-- Opening Marker --

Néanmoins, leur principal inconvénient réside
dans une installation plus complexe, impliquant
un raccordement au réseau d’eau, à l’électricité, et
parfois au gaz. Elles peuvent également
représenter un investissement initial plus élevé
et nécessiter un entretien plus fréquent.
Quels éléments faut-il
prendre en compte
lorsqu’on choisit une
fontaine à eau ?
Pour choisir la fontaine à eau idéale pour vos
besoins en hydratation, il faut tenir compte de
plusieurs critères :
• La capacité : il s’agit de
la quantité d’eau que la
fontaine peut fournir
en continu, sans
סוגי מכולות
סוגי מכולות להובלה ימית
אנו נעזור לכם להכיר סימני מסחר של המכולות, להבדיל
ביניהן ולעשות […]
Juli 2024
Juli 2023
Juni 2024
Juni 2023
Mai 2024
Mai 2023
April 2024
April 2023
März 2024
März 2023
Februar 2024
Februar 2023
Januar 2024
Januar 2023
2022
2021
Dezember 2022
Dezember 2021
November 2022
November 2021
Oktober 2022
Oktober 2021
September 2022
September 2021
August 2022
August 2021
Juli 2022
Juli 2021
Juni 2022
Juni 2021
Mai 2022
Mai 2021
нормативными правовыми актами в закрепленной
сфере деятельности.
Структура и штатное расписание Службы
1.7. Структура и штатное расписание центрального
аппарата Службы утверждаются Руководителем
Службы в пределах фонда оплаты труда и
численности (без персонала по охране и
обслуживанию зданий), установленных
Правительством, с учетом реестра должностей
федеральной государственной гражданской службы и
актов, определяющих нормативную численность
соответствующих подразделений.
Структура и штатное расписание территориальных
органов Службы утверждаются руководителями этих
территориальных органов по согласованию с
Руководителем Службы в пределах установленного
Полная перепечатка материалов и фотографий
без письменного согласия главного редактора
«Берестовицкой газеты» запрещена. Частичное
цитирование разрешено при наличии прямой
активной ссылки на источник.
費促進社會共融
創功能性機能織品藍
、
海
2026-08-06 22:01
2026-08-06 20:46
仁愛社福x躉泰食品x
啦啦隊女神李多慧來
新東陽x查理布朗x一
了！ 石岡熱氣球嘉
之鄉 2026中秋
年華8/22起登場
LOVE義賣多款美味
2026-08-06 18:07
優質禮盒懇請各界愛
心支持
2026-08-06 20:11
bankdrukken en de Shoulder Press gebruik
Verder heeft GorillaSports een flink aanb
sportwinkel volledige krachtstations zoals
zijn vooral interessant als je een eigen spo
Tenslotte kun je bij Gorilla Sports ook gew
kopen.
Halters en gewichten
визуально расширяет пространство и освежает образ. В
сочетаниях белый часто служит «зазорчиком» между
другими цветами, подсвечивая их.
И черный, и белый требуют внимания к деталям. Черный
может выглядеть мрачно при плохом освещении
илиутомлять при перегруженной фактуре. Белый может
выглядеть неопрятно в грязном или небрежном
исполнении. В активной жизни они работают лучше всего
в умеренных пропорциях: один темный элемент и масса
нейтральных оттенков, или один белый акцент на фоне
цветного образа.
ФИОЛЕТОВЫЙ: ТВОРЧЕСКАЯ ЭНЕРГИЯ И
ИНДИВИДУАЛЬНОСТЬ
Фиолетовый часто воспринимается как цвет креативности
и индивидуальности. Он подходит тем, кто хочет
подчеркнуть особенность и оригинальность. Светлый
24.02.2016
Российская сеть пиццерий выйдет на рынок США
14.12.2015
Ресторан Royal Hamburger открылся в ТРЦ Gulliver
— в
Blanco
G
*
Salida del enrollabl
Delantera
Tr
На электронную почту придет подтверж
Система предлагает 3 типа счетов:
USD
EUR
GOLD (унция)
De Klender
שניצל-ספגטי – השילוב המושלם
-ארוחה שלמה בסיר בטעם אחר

-- Closing Marker --

** EXERCISE INSTRUCTIONS **
Given the records above, return exactly the lines starting at the line containing "Januar 2024" and ending at the line containing "bankdrukken en de Shoulder Press gebruik", including both.

** OUTPUT **
Januar 2024
Januar 2023
2022
2021
Dezember 2022
Dezember 2021
November 2022
November 2021
Oktober 2022
Oktober 2021
September 2022
September 2021
August 2022
August 2021
Juli 2022
Juli 2021
Juni 2022
Juni 2021
Mai 2022
Mai 2021
нормативными правовыми актами в закрепленной
сфере деятельности.
Структура и штатное расписание Службы
1.7. Структура и штатное расписание центрального
аппарата Службы утверждаются Руководителем
Службы в пределах фонда оплаты труда и
численности (без персонала по охране и
обслуживанию зданий), установленных
Правительством, с учетом реестра должностей
федеральной государственной гражданской службы и
актов, определяющих нормативную численность
соответствующих подразделений.
Структура и штатное расписание территориальных
органов Службы утверждаются руководителями этих
территориальных органов по согласованию с
Руководителем Службы в пределах установленного
Полная перепечатка материалов и фотографий
без письменного согласия главного редактора
«Берестовицкой газеты» запрещена. Частичное
цитирование разрешено при наличии прямой
активной ссылки на источник.
費促進社會共融
創功能性機能織品藍
、
海
2026-08-06 22:01
2026-08-06 20:46
仁愛社福x躉泰食品x
啦啦隊女神李多慧來
新東陽x查理布朗x一
了！ 石岡熱氣球嘉
之鄉 2026中秋
年華8/22起登場
LOVE義賣多款美味
2026-08-06 18:07
優質禮盒懇請各界愛
心支持
2026-08-06 20:11
bankdrukken en de Shoulder Press gebruik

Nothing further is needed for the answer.